AWS released a new EC2 auto recovery feature in the US East (N. Virgina) region, which is designed to increase instance availability by automatically recovering supported instances when a system impairment is detected.
The Elastic Compute Cloud (EC2) auto recovery feature can be triggered when an AWS CloudWatch monitoring service status check detects a problem with the underlying physical host that will affect a running EC2 instance. Examples of problems that cause system status checks to fail include: loss of network connectivity, loss of system power, software issues on the physical host or hardware issues on the physical host.

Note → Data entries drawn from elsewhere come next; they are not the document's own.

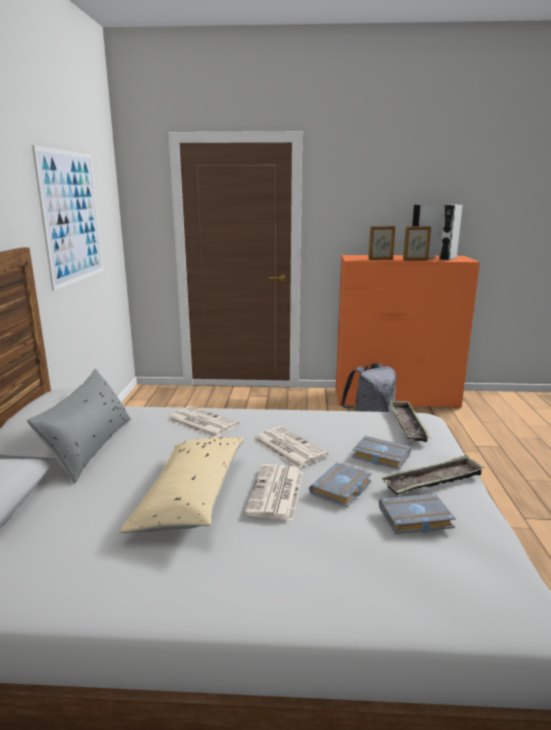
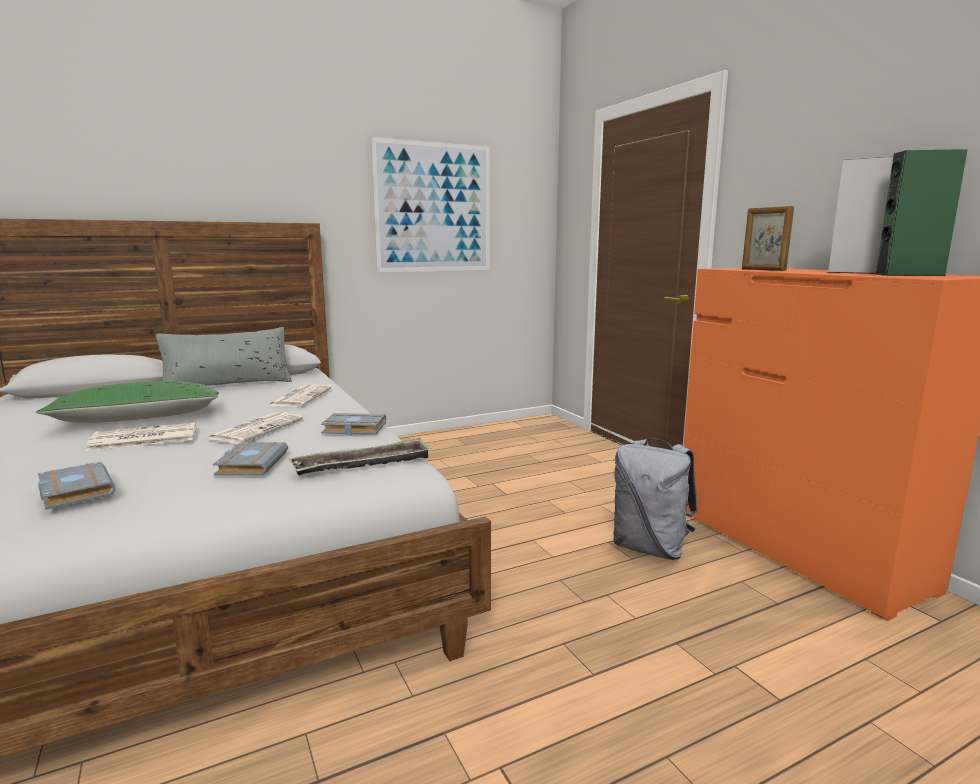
camera: 60 degrees right, 5 degrees down
beige pillow [119,437,245,533] -> green pillow [36,381,219,423]
grey book [309,462,372,507] -> grey book moved to [321,413,386,435]
tray [381,455,485,495] -> none
picture frame [403,226,431,261] -> none
grey speaker [439,204,463,261] -> green speaker [874,149,968,276]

The auto recovery feature automatically attempts to recover an affected EC2 instance on new underlying hardware, which removes the need to manually migrate to a new instance. The instance is recovered during an instance reboot, and any data that is in-memory is lost. The recovered instance will be identical to the original, including the same instance identifier, IP address(es) and configuration.
Auto recovery for an instance is enabled by creating an AWS CloudWatch alarm, choosing the “EC2 Status Check Failed (System)” metric and selecting the “Recover this instance” action. If an AWS Identity and Access Management (IAM) account is used to create or modify a CloudWatch alarm, the corresponding Amazon EC2 permissions must be assigned to the account for the auto recovery feature to recover the instance: ec2:DescribeInstanceStatus, ec2:DescribeInstances, ec2:DescribeInstanceRecoveryAttribute and ec2:RecoverInstances.
The AWS EC2 documentation states that currently the new EC2 auto recovery action is only supported on:
- C3, M3, R3, and T2 instance types.
- Instances in the US East (N. Virginia) region.
- Instances in a VPC.
- Instances with shared tenancy (where the tenancy attribute of the instance is set to default).
- Instances that use Amazon EBS storage exclusively.
The recovery action is not supported for EC2-Classic instances, dedicated tenancy instances, and instances that use any instance store volumes.
The automatic recovery process will attempt to recover the affected instance up to three times for three unique failures. If the instance system status check failure persists, the AWS documentation recommends that the instance be manually started and stopped. The instance may subsequently be retired if automatic recovery fails and hardware degradation is determined to be the root cause for the original system status check failure.
The AWS auto recovery documentation states the following issues can cause automatic recovery of an instance to fail:
- Temporary, insufficient capacity of replacement hardware.
- The instance has an attached instance store storage, which is an unsupported configuration for automatic instance recovery.
- There is an ongoing Service Health Dashboard event that prevented the recovery process from successfully executing. Please refer to http://status.aws.amazon.com for the latest service availability information.
- The instance has reached the maximum daily allowance of three recovery attempts.
When the auto recovery process is complete, an email notification that includes the status of the recovery attempt and any further instructions is sent.
As the EC2 instance virtual machine (VM) is rebooted during the auto recovery process, this feature is not the same as the VM live migration offered by Google Compute Engine (GCE) live migrate or KVM migration, in which guest VMs should not experience noticeable downtime.
More information on the AWS EC2 auto recovery feature, including full instructions on how to enable this feature, can be found in the AWS auto recovery documentation.